Task directions >> Filter the lines below, copying only those with the string "will".

Data >>

==============================

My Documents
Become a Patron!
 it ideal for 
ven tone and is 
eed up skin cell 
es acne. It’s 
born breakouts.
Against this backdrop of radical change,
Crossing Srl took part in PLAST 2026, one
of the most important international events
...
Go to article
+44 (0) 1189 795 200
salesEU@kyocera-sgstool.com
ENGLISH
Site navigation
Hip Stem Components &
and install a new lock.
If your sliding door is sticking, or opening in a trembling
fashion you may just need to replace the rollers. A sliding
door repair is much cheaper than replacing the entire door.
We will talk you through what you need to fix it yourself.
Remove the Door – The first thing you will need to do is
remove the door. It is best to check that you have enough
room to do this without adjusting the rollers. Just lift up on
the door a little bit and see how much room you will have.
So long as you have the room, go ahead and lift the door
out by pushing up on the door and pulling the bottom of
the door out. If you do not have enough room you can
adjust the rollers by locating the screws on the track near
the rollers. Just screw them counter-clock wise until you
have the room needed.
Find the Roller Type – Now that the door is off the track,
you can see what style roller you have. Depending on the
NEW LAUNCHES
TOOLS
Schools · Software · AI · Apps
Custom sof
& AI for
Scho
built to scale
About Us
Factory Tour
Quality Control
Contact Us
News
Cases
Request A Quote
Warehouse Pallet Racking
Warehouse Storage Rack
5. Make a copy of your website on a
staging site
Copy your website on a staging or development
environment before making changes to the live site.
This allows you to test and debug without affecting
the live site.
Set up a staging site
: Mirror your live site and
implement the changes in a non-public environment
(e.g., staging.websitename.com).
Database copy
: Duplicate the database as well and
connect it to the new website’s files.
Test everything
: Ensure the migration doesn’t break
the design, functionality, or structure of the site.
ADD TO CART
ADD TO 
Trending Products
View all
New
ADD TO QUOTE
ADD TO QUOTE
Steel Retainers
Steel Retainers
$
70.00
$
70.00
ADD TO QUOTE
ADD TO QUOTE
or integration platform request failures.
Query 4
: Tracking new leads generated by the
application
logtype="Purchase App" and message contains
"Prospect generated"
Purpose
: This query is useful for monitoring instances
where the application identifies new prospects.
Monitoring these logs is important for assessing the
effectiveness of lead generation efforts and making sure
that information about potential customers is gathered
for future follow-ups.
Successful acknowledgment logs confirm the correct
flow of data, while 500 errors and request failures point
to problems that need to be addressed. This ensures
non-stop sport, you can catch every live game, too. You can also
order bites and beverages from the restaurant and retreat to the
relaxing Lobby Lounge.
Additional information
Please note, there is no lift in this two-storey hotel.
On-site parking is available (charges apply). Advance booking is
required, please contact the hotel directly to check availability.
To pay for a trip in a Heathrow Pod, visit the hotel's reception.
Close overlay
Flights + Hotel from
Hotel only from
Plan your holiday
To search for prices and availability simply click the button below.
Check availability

==============================

Output for this exercise >>
We will talk you through what you need to fix it yourself.
Remove the Door – The first thing you will need to do is
the door a little bit and see how much room you will have.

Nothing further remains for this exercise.